Entre os dois golos do Inter, um cheirinho deste novo Benfica meio perdido que nos foi apresentado no dia 7: previsível no ataque, com Gonçalo Ramos e Rafa sabe-se lá onde e em que dimensão, a insistir num jogo interior facilmente bloqueado por uma maralha de gente de camisola azul e negra. Só depois do 3-1, já com tudo mais que perdido, Roger Schmidt voltou ao banco.
Não há que puxar pela demagogia e dizer que o Inter colocou o mesmo compromisso em campo nesses últimos 10 minutos de jogo, já com a eliminatória no bolso e o Giuseppe Meazza em delírio - por esta altura, para lá da óbvia desilusão, os jogadores do Benfica ainda tiveram de levar com uma chuva de olés. Mas com Musa e João Neves em campo houve, pelo menos, uma qualquer corrente alternativa de pensamento no jogo do Benfica. Aproveitando o relaxamento interista, Neres recolheu uma bola perdida por Brozovic e fez tremer o poste da baliza de Onana. Aos 86’, após um livre lateral, a cabeça de António Silva reduziu para 3-2. E num derradeiro momento de pressão, uma jogada de Grimaldo pelo corredor ofereceu mais um golo, desta vez a Musa, com uma boa movimentação na área, já nos descontos.

GABRIEL BOUYS
Se deveria ter mexido mais cedo Schmidt? Talvez sim. Perante o descalabro dos últimos 13 dias, é difícil continuar a bater na tecla de que a equipa que está em campo lhe dá garantias de golo. O empate 3-3, que desportivamente vale cerca de zero, tem pelo menos o condão de atenuar o que seria um registo pesado: o de quatro derrotas seguidas para os encarnados, situação impensável nos primeiros nove meses desta temporada, vividos num idílio que agora parece ter pés de barro. Seria isto um desastre à espera de acontecer face à pouca rotação do plantel e a uma má reação às paragens? É circunstancial? É a estas perguntas que o Benfica terá de responder nos próximos dias. Se a resposta for a primeira, poderá vir aí um descalabro épico.
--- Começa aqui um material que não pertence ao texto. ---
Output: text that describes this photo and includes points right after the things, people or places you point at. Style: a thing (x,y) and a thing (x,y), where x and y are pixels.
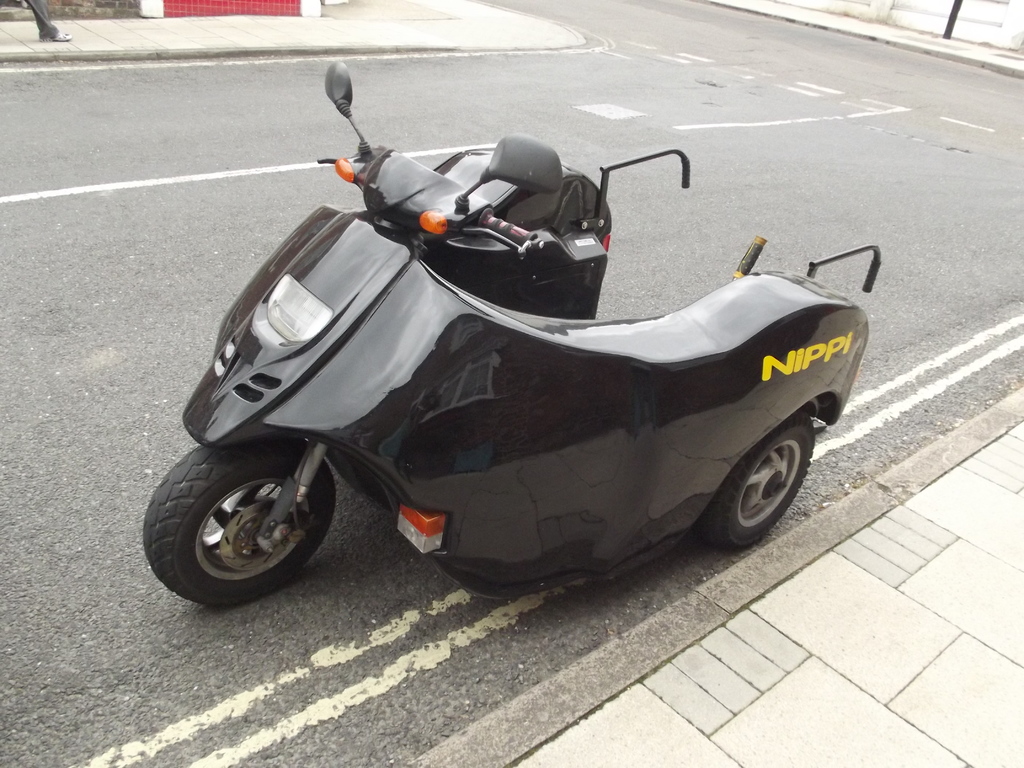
In this picture we can see a vehicle (712,350) on the road (788,232).
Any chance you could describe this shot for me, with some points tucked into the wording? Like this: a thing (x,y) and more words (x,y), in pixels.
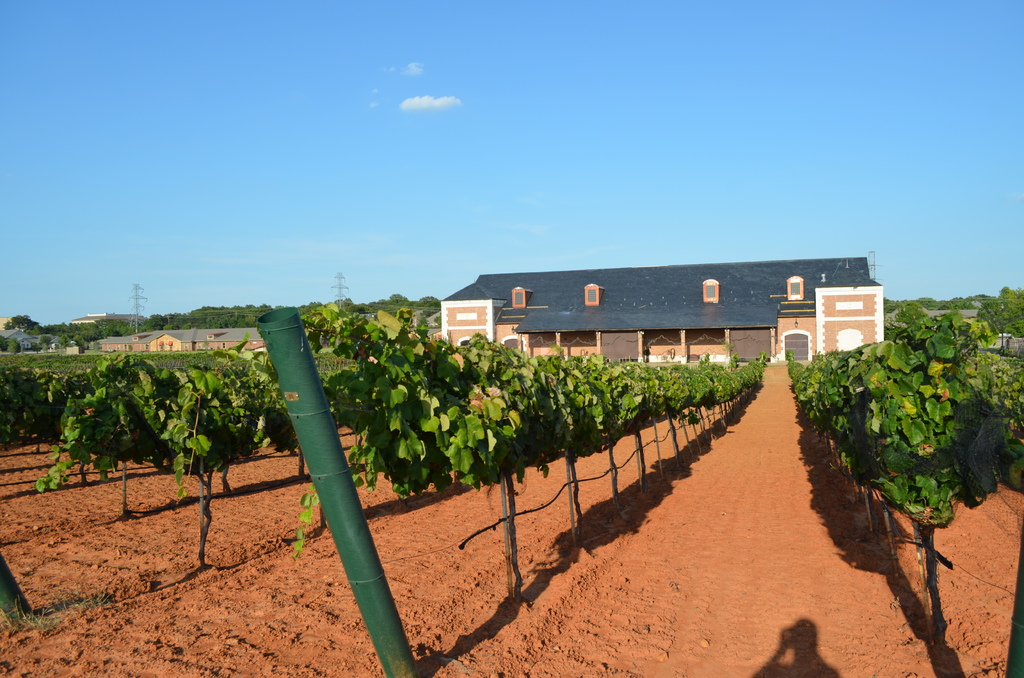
This picture contains plants (596,412) in the rows. At the bottom of the picture (344,572), we see soil (447,587) and a green color rod (391,668). Behind that, we see a building (653,281). There are many trees (99,331), transformers (137,301) and buildings (156,337) in the background (51,341). At the top of the picture (502,139), we see the sky (602,225), which is blue in color.
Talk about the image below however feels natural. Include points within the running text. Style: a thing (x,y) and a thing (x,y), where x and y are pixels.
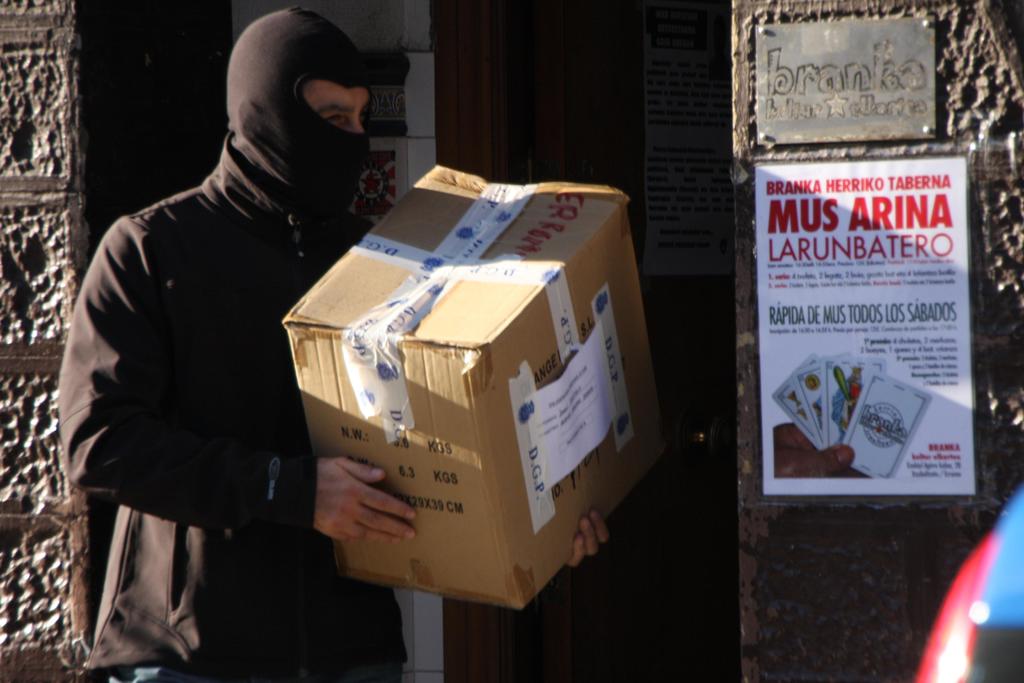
In this picture there is a man (118,605) standing and holding a cardboard box (355,313) and wore mask (315,201). We can see board (863,49) and poster (803,321) on the wall (948,67). In the background of the image (659,99) we can see a poster (702,89).
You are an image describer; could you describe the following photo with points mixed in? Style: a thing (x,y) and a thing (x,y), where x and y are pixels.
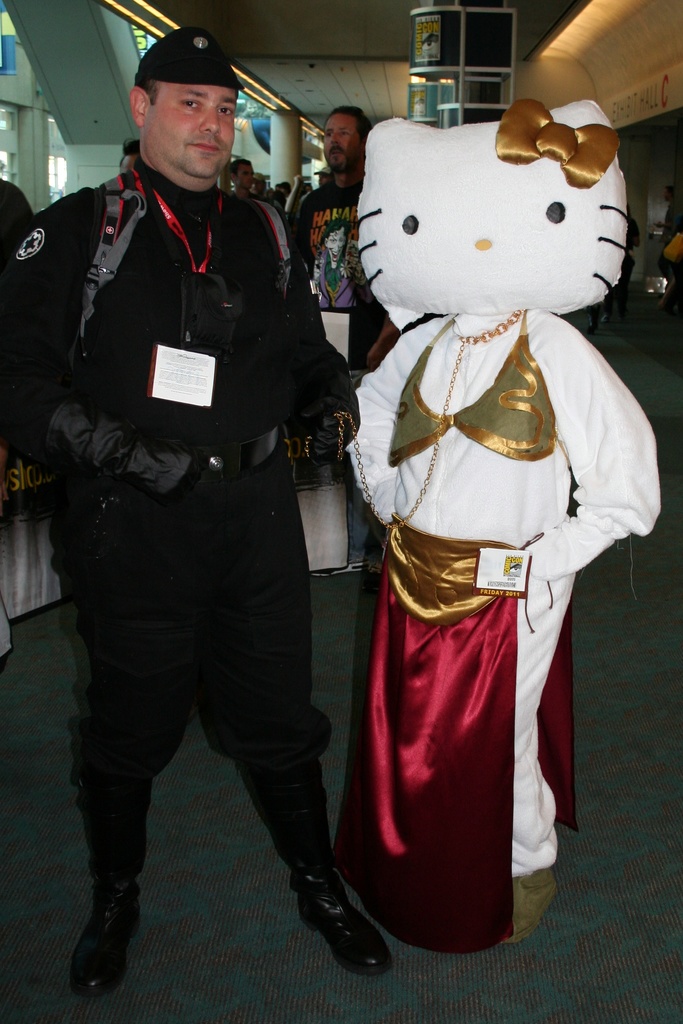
In the picture we can see a man (6,337) standing on the floor (579,975), he is wearing a black color jacket (124,511), trouser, cap (229,83) and ID card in his neck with a tag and beside we can see a person (481,469) with a doll costume (454,848) and in the background (295,226), we can see some people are standing and we can also see some pillar (277,142) and to the ceiling (322,79) we can see some light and beside we can see some shop (625,103).
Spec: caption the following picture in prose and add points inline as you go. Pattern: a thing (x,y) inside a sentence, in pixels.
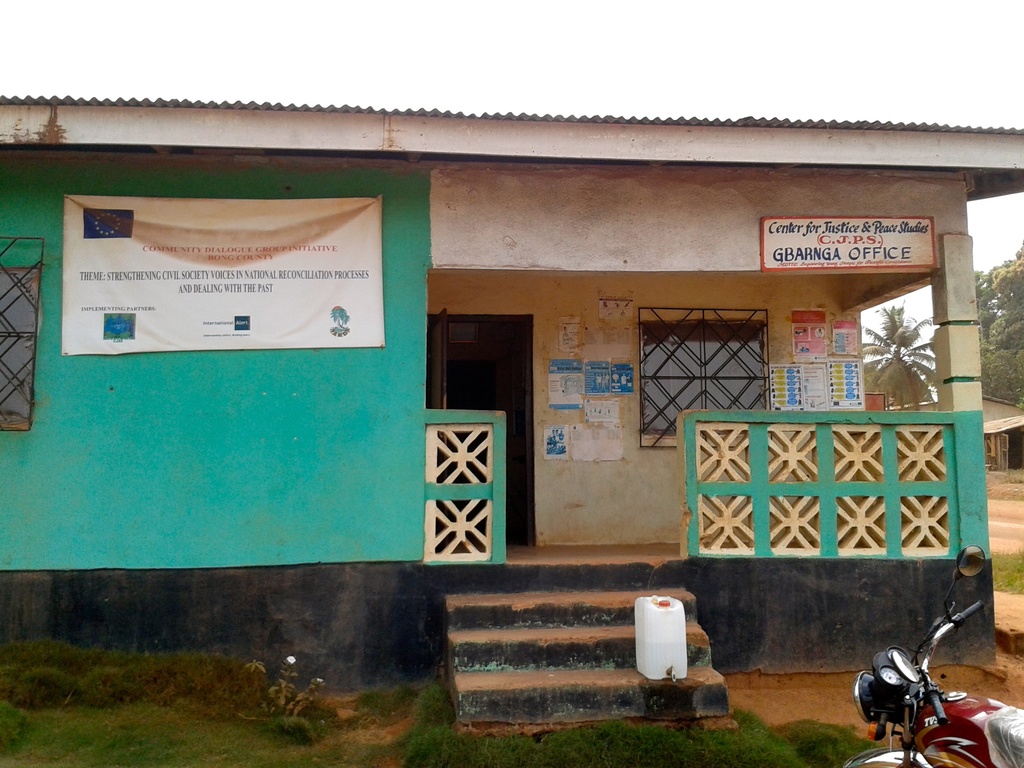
This picture is clicked outside. In the foreground (155,710) we can see the green grass (429,725) and a barrel like object (655,631) is placed on the stair (582,674). In the right corner (905,669) we can see a bike (926,726) parked on the ground (992,494). In the center (620,506) we can see the house (660,228) and we can see the text (296,271) and the depictions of some objects (240,325) on the posters (811,384) and we can see the stairs (517,633) and some objects (831,368). In the background (990,217) we can see the sky (996,261), trees (995,341) and some objects (1002,431).
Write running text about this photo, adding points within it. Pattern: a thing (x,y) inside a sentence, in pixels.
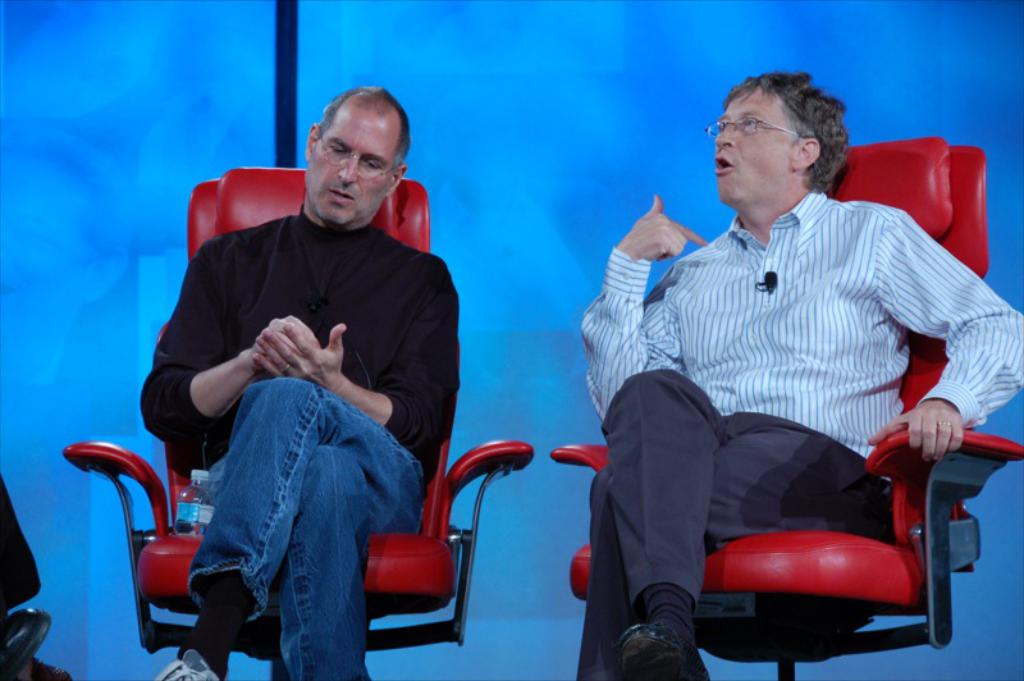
These two persons (753,492) are sitting on a red chair (264,212). Beside this person (321,509) there is a bottle (196,485). This man (656,439) is speaking, as there is a lip movement and hand movement.
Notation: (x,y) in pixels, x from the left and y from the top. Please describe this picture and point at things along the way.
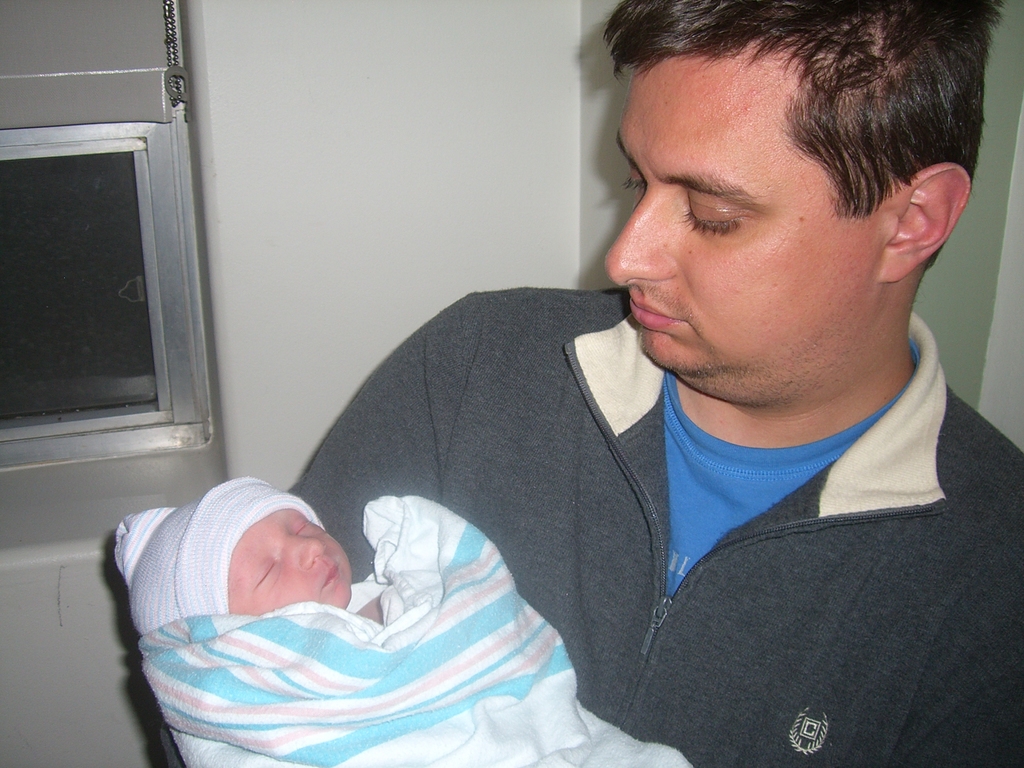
In this image there is a metal object (49,133) in the left corner (69,186). There is a person (691,597) carrying a kid (278,521) in the foreground (453,508). And there is a wall (368,263) in the background (373,217).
Com tudo isto falta dizer que a eliminação do Benfica significa que nas meias-finais da Champions teremos um Derby della Madonnina, um Inter-AC Milan com as duas eliminatórias a disputarem-se no mesmo estádio, dado não virgem, mas sempre curioso. O futebol italiano tem estado de tal maneira que desde 2003 que não tinha duas equipas nas meias-finais da Liga dos Campeões. E terá seguramente alguma delas na final, algo que não acontece desde 2016/17.